Первое мгновение я не мог поверить своим глазам, но громкий крик его в ночной тишине на бегу: «Феликс, Феликс, все скажу царице…» — убедил меня, что это он. Я бросился за ним вдогонку и выстрелил — промах! Я выстрелил вторично на бегу — и… опять промахнулся. Не могу передать того чувства бешенства, которое я испытал против самого себя в эту минуту. Стрелок более чем приличный, попадавший в небольшие мишени, я оказался сегодня неспособным уложить человека в 20 шагах.

Распутин подбегал уже к воротам. Тогда я остановился, изо всех сил укусил себя за кисть левой руки, чтоб заставить себя сосредоточиться, и выстрелом (в третий раз) попал ему в спину. Он остановился, я дал четвертый выстрел, попавший ему в голову. Я подбежал к нему и изо всей силы ударил его ногою в висок. Он лежал с далеко вытянутыми вперед руками, скребя снег и как будто бы желая ползти вперед на брюхе; но продвигаться он уже не мог и только лязгал и скрежетал зубами.
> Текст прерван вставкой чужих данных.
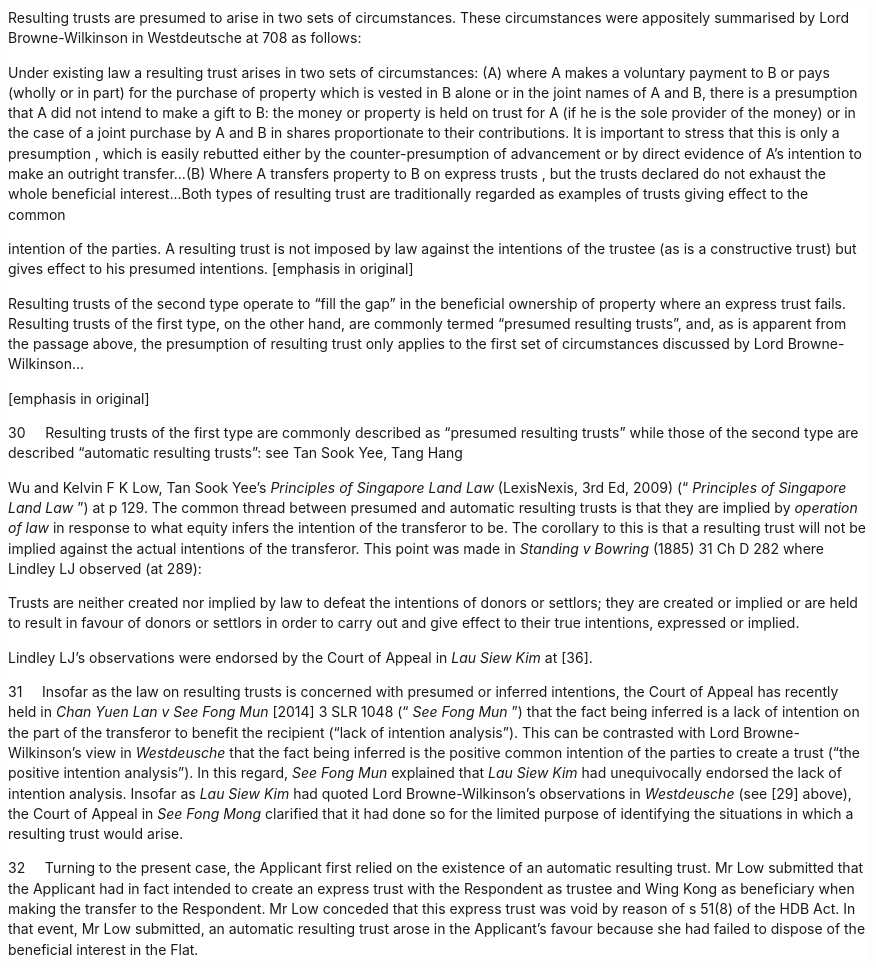  Resulting trusts are presumed to arise in two sets of circumstances. These circumstances were appositely summarised by Lord Browne-Wilkinson in Westdeutsche at 708 as follows: 

 Under existing law a resulting trust arises in two sets of circumstances: (A) where A makes a voluntary payment to B or pays (wholly or in part) for the purchase of property which is vested in B alone or in the joint names of A and B, there is a presumption that A did not intend to make a gift to B: the money or property is held on trust for A (if he is the sole provider of the money) or in the case of a joint purchase by A and B in shares proportionate to their contributions. It is important to stress that this is only a presumption , which is easily rebutted either by the counter-presumption of advancement or by direct evidence of A’s intention to make an outright transfer...(B) Where A transfers property to B on express trusts , but the trusts declared do not exhaust the whole beneficial interest...Both types of resulting trust are traditionally regarded as examples of trusts giving effect to the common 


 intention of the parties. A resulting trust is not imposed by law against the intentions of the trustee (as is a constructive trust) but gives effect to his presumed intentions. [emphasis in original] 

 Resulting trusts of the second type operate to “fill the gap” in the beneficial ownership of property where an express trust fails. Resulting trusts of the first type, on the other hand, are commonly termed “presumed resulting trusts”, and, as is apparent from the passage above, the presumption of resulting trust only applies to the first set of circumstances discussed by Lord Browne-Wilkinson... 

 [emphasis in original] 

30     Resulting trusts of the first type are commonly described as “presumed resulting trusts” while those of the second type are described “automatic resulting trusts”: see Tan Sook Yee, Tang Hang 

Wu and Kelvin F K Low, Tan Sook Yee’s _Principles of Singapore Land Law_ (LexisNexis, 3rd Ed, 2009) (“ _Principles of Singapore Land Law_ ”) at p 129. The common thread between presumed and automatic resulting trusts is that they are implied by _operation of law_ in response to what equity infers the intention of the transferor to be. The corollary to this is that a resulting trust will not be implied against the actual intentions of the transferor. This point was made in _Standing v Bowring_ (1885) 31 Ch D 282 where Lindley LJ observed (at 289): 

 Trusts are neither created nor implied by law to defeat the intentions of donors or settlors; they are created or implied or are held to result in favour of donors or settlors in order to carry out and give effect to their true intentions, expressed or implied. 

Lindley LJ’s observations were endorsed by the Court of Appeal in _Lau Siew Kim_ at [36]. 

31     Insofar as the law on resulting trusts is concerned with presumed or inferred intentions, the Court of Appeal has recently held in _Chan Yuen Lan v See Fong Mun_ <span class="citation">[2014] 3 SLR 1048</span> (“ _See Fong Mun_ ”) that the fact being inferred is a lack of intention on the part of the transferor to benefit the recipient (“lack of intention analysis”). This can be contrasted with Lord Browne-Wilkinson’s view in _Westdeusche_ that the fact being inferred is the positive common intention of the parties to create a trust (“the positive intention analysis”). In this regard, _See Fong Mun_ explained that _Lau Siew Kim_ had unequivocally endorsed the lack of intention analysis. Insofar as _Lau Siew Kim_ had quoted Lord Browne-Wilkinson’s observations in _Westdeusche_ (see [29] above), the Court of Appeal in _See Fong Mong_ clarified that it had done so for the limited purpose of identifying the situations in which a resulting trust would arise. 

32     Turning to the present case, the Applicant first relied on the existence of an automatic resulting trust. Mr Low submitted that the Applicant had in fact intended to create an express trust with the Respondent as trustee and Wing Kong as beneficiary when making the transfer to the Respondent. Mr Low conceded that this express trust was void by reason of s 51(8) of the HDB Act. In that event, Mr Low submitted, an automatic resulting trust arose in the Applicant’s favour because she had failed to dispose of the beneficial interest in the Flat.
Помню ясно, что в промежуток моей стрельбы по Распутину по панели на улице прошло два человека, из коих второй, услышав выстрел, кинулся в сторону от решетки и побежал». Когда всё было кончено, труп погрузили в закрытый автомобиль. Заговорщики доехали до Большого Петровского моста, с которого и было сброшено тело «Старца».

Сестра князя Дмитрия Мария Павловна, когда разнеслись первые слухи о гибели Распутина и его убийцах, наблюдала в Пскове, как «Весть о его смерти везде встречали с радостью, даже истеричной; люди на улицах обнимались, как на Пасху, а женщины плакали…».

Источники:

1) Пуришкевич В. М., Дневник «Как я убил Распутина», М., 1990.

2) Юсупов Ф., Загадка убийства Распутина. Записки князя Юсупова, М., 2014.

3) Великая княгиня Мария Павловна, Мемуары, М., 2015.